経営の健全性・効率性について
収益的収支比率については、資本費平準化債の借入を抑制し、雨水処理負担金の増額を図ることで改善してきたが、類似団体と比べて企業債残高対事業規模比率が高く、また、当市の下水道事業は普及促進を図っている段階であり、建設改良費の財源として企業債が活用されていることもあり、改善されていないことから、事業計画の見直しを含めさらに借入を抑制し企業債残高対事業規模比率を低減させる必要がある。さらに、水洗化率の向上や料金改定により、下水道使用料の増収を図り、低下傾向にある経費回収率を改善しなければならない。汚水処理原価については、現時点では類似団体と比べて低い状態にある。しかし、本市は、資本費平準化債の借入を抑制したことにより短期的には増加を示している現状であるが、人口減など考慮すると、資本費平準化債の活用を減らす必要があることからやむ得ないと考える。施設利用率については、大雨等で雨水が汚水管に流入し、終末処理場の流入水量が増加した時、未処理水を公共用水域に流出させない一時貯留施設的な使用もできるものであり、適切な規模であると考えており、類似団体平均値と比較してもほぼ同じ数値である。しかし、地下水等の不明水の汚水管への流入を防止し、常に良好な処理水を維持できるように改善することで、更なる利用率の向上を必要がある。水洗化率についても、類似団体よりは良いが、全国平均に近づくよう努力する。
老朽化の状況について
管渠は、布設後30年以上を経過しているものが存在し、平成26年度末で約66km、5年後には150km、10年後には228kmの管渠が布設から30年以上経過することとなる。このような現状から、普及促進に併せて老朽化施設の改築・更新も行わなければならないため、膨大な事業費を要することが懸念される。今後は、老朽化施設の調査等を行い、その結果に基づいた計画的な改築等により、施設の延命化を図っていく必要がある。また、下水道使用料の算定に関しても、施設の改築更新費用を踏まえなければならない。
全体総括
今後とも、資本費平準化債等の借入を抑制していき、企業債の減少を図ること。引き続き経費節減に努めて、経費回収率の改善を図ること。
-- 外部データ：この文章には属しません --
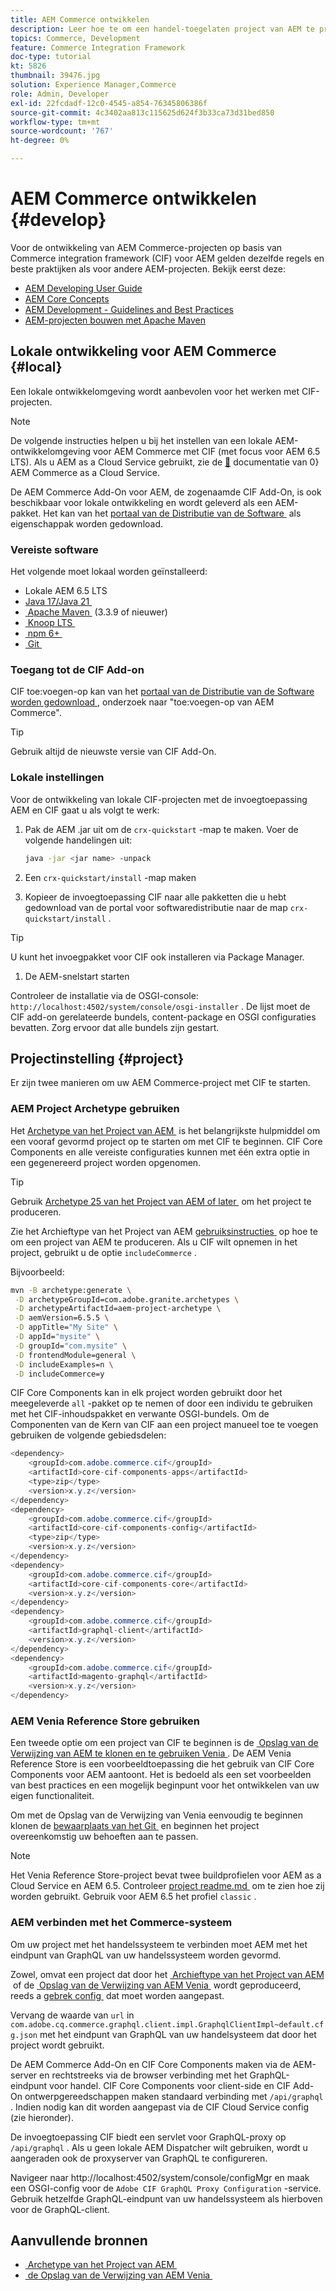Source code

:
 ```yaml
---
title: AEM Commerce ontwikkelen
description: Leer hoe te om een handel-toegelaten project van AEM te produceren gebruikend het het projectarchetype van AEM. Leer hoe u het project bouwt en implementeert in een lokale ontwikkelomgeving.
topics: Commerce, Development
feature: Commerce Integration Framework
doc-type: tutorial
kt: 5826
thumbnail: 39476.jpg
solution: Experience Manager,Commerce
role: Admin, Developer
exl-id: 22fcdadf-12c0-4545-a854-76345806386f
source-git-commit: 4c3402aa813c115625d624f3b33ca73d31bed850
workflow-type: tm+mt
source-wordcount: '767'
ht-degree: 0%

---
```


# AEM Commerce ontwikkelen {#develop}

Voor de ontwikkeling van AEM Commerce-projecten op basis van Commerce integration framework (CIF) voor AEM gelden dezelfde regels en beste praktijken als voor andere AEM-projecten. Bekijk eerst deze:

- [AEM Developing User Guide](/help/sites-developing/getting-started.md)
- [AEM Core Concepts](/help/sites-developing/the-basics.md)
- [AEM Development - Guidelines and Best Practices](/help/sites-developing/dev-guidelines-bestpractices.md)
- [AEM-projecten bouwen met Apache Maven](/help/sites-developing/ht-projects-maven.md)

## Lokale ontwikkeling voor AEM Commerce {#local}

Een lokale ontwikkelomgeving wordt aanbevolen voor het werken met CIF-projecten.

>[!NOTE]
>
>De volgende instructies helpen u bij het instellen van een lokale AEM-ontwikkelomgeving voor AEM Commerce met CIF (met focus voor AEM 6.5 LTS). Als u AEM as a Cloud Service gebruikt, zie de [&#128279;](https://experienceleague.adobe.com/docs/experience-manager-cloud-service/content-and-commerce/home.html?lang=nl-NL) documentatie van 0&rbrace; AEM Commerce as a Cloud Service.

De AEM Commerce Add-On voor AEM, de zogenaamde CIF Add-On, is ook beschikbaar voor lokale ontwikkeling en wordt geleverd als een AEM-pakket. Het kan van het [&#x200B; portaal van de Distributie van de Software &#x200B;](https://experience.adobe.com/#/downloads/content/software-distribution/en/aem.html) als eigenschappak worden gedownload.

### Vereiste software

Het volgende moet lokaal worden geïnstalleerd:

- Lokale AEM 6.5 LTS
- [&#x200B; Java 17/Java 21 &#x200B;](https://downloads.experiencecloud.adobe.com/content/software-distribution/en/general.html)
- [&#x200B; Apache Maven &#x200B;](https://maven.apache.org/) (3.3.9 of nieuwer)
- [&#x200B; Knoop LTS &#x200B;](https://nodejs.org/en/)
- [&#x200B; npm 6+ &#x200B;](https://www.npmjs.com/)
- [&#x200B; Git &#x200B;](https://git-scm.com/)

### Toegang tot de CIF Add-on

CIF toe:voegen-op kan van het [&#x200B; portaal van de Distributie van de Software worden gedownload &#x200B;](https://experience.adobe.com/#/downloads/content/software-distribution/en/aem.html), onderzoek naar &quot;toe:voegen-op van AEM Commerce&quot;.

>[!TIP]
>
>Gebruik altijd de nieuwste versie van CIF Add-On.

### Lokale instellingen

Voor de ontwikkeling van lokale CIF-projecten met de invoegtoepassing AEM en CIF gaat u als volgt te werk:

1. Pak de AEM .jar uit om de `crx-quickstart` -map te maken. Voer de volgende handelingen uit:

   ```bash
   java -jar <jar name> -unpack
   ```

1. Een `crx-quickstart/install` -map maken

1. Kopieer de invoegtoepassing CIF naar alle pakketten die u hebt gedownload van de portal voor softwaredistributie naar de map `crx-quickstart/install` .

>[!TIP]
>
>U kunt het invoegpakket voor CIF ook installeren via Package Manager.

1. De AEM-snelstart starten

Controleer de installatie via de OSGI-console: `http://localhost:4502/system/console/osgi-installer` . De lijst moet de CIF add-on gerelateerde bundels, content-package en OSGI configuraties bevatten. Zorg ervoor dat alle bundels zijn gestart.

## Projectinstelling {#project}

Er zijn twee manieren om uw AEM Commerce-project met CIF te starten.

### AEM Project Archetype gebruiken

Het [&#x200B; Archetype van het Project van AEM &#x200B;](https://github.com/adobe/aem-project-archetype) is het belangrijkste hulpmiddel om een vooraf gevormd project op te starten om met CIF te beginnen. CIF Core Components en alle vereiste configuraties kunnen met één extra optie in een gegenereerd project worden opgenomen.

>[!TIP]
>
>Gebruik [&#x200B; Archetype 25 van het Project van AEM of later &#x200B;](https://github.com/adobe/aem-project-archetype/releases) om het project te produceren.

Zie het Archieftype van het Project van AEM [&#x200B; gebruiksinstructies &#x200B;](https://github.com/adobe/aem-project-archetype#usage) op hoe te om een project van AEM te produceren. Als u CIF wilt opnemen in het project, gebruikt u de optie `includeCommerce` .

Bijvoorbeeld:

```bash
mvn -B archetype:generate \
 -D archetypeGroupId=com.adobe.granite.archetypes \
 -D archetypeArtifactId=aem-project-archetype \
 -D aemVersion=6.5.5 \
 -D appTitle="My Site" \
 -D appId="mysite" \
 -D groupId="com.mysite" \
 -D frontendModule=general \
 -D includeExamples=n \
 -D includeCommerce=y
```

CIF Core Components kan in elk project worden gebruikt door het meegeleverde `all` -pakket op te nemen of door een individu te gebruiken met het CIF-inhoudspakket en verwante OSGI-bundels. Om de Componenten van de Kern van CIF aan een project manueel toe te voegen gebruiken de volgende gebiedsdelen:

```java
<dependency>
    <groupId>com.adobe.commerce.cif</groupId>
    <artifactId>core-cif-components-apps</artifactId>
    <type>zip</type>
    <version>x.y.z</version>
</dependency>
<dependency>
    <groupId>com.adobe.commerce.cif</groupId>
    <artifactId>core-cif-components-config</artifactId>
    <type>zip</type>
    <version>x.y.z</version>
</dependency>
<dependency>
    <groupId>com.adobe.commerce.cif</groupId>
    <artifactId>core-cif-components-core</artifactId>
    <version>x.y.z</version>
</dependency>
<dependency>
    <groupId>com.adobe.commerce.cif</groupId>
    <artifactId>graphql-client</artifactId>
    <version>x.y.z</version>
</dependency>
<dependency>
    <groupId>com.adobe.commerce.cif</groupId>
    <artifactId>magento-graphql</artifactId>
    <version>x.y.z</version>
</dependency>
```

### AEM Venia Reference Store gebruiken

Een tweede optie om een project van CIF te beginnen is de [&#x200B; Opslag van de Verwijzing van AEM te klonen en te gebruiken Venia &#x200B;](https://github.com/adobe/aem-cif-guides-venia). De AEM Venia Reference Store is een voorbeeldtoepassing die het gebruik van CIF Core Components voor AEM aantoont. Het is bedoeld als een set voorbeelden van best practices en een mogelijk beginpunt voor het ontwikkelen van uw eigen functionaliteit.

Om met de Opslag van de Verwijzing van Venia eenvoudig te beginnen klonen de [&#x200B; bewaarplaats van het Git &#x200B;](https://github.com/adobe/aem-cif-guides-venia) en beginnen het project overeenkomstig uw behoeften aan te passen.

>[!NOTE]
>
>Het Venia Reference Store-project bevat twee buildprofielen voor AEM as a Cloud Service en AEM 6.5. Controleer [&#x200B; project readme.md &#x200B;](https://github.com/adobe/aem-cif-guides-venia/blob/main/README.md) om te zien hoe zij worden gebruikt. Gebruik voor AEM 6.5 het profiel `classic` .

### AEM verbinden met het Commerce-systeem

Om uw project met het handelssysteem te verbinden moet AEM met het eindpunt van GraphQL van uw handelssysteem worden gevormd.

Zowel, omvat een project dat door het [&#x200B; Archieftype van het Project van AEM &#x200B;](https://github.com/adobe/aem-project-archetype) of de [&#x200B; Opslag van de Verwijzing van AEM Venia &#x200B;](https://github.com/adobe/aem-cif-guides-venia) wordt geproduceerd, reeds a [&#x200B; gebrek config &#x200B;](https://github.com/adobe/aem-cif-guides-venia/blob/main/ui.config/src/main/content/jcr_root/apps/venia/osgiconfig/config/com.adobe.cq.commerce.graphql.client.impl.GraphqlClientImpl~default.cfg.json) dat moet worden aangepast.

Vervang de waarde van `url` in `com.adobe.cq.commerce.graphql.client.impl.GraphqlClientImpl~default.cfg.json` met het eindpunt van GraphQL van uw handelsysteem dat door het project wordt gebruikt.

De AEM Commerce Add-On en CIF Core Components maken via de AEM-server en rechtstreeks via de browser verbinding met het GraphQL-eindpunt voor handel. CIF Core Components voor client-side en CIF Add-On ontwerpgereedschappen maken standaard verbinding met `/api/graphql` . Indien nodig kan dit worden aangepast via de CIF Cloud Service config (zie hieronder).

De invoegtoepassing CIF biedt een servlet voor GraphQL-proxy op `/api/graphql` . Als u geen lokale AEM Dispatcher wilt gebruiken, wordt u aangeraden ook de proxyserver van GraphQL te configureren.

Navigeer naar http://localhost:4502/system/console/configMgr en maak een OSGI-config voor de `Adobe CIF GraphQL Proxy Configuration` -service. Gebruik hetzelfde GraphQL-eindpunt van uw handelssysteem als hierboven voor de GraphQL-client.

## Aanvullende bronnen

- [&#x200B; Archetype van het Project van AEM &#x200B;](https://github.com/adobe/aem-project-archetype)
- [&#x200B; de Opslag van de Verwijzing van AEM Venia &#x200B;](https://github.com/adobe/aem-cif-guides-venia)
地下水等の不明水の侵入を防ぐため、管路の維持管理に努めること。水洗化率の向上のため、働きかけを今後とも実施していくこと。企業会計を導入することで、下水道事業経営状況の見える化を図り、適正な使用料水準に基づく全体計画の見直し等を行うこと。これらを実施することで継続できる下水道事業を構築し、美しく良好な環境・安心安全な暮らしを実現する。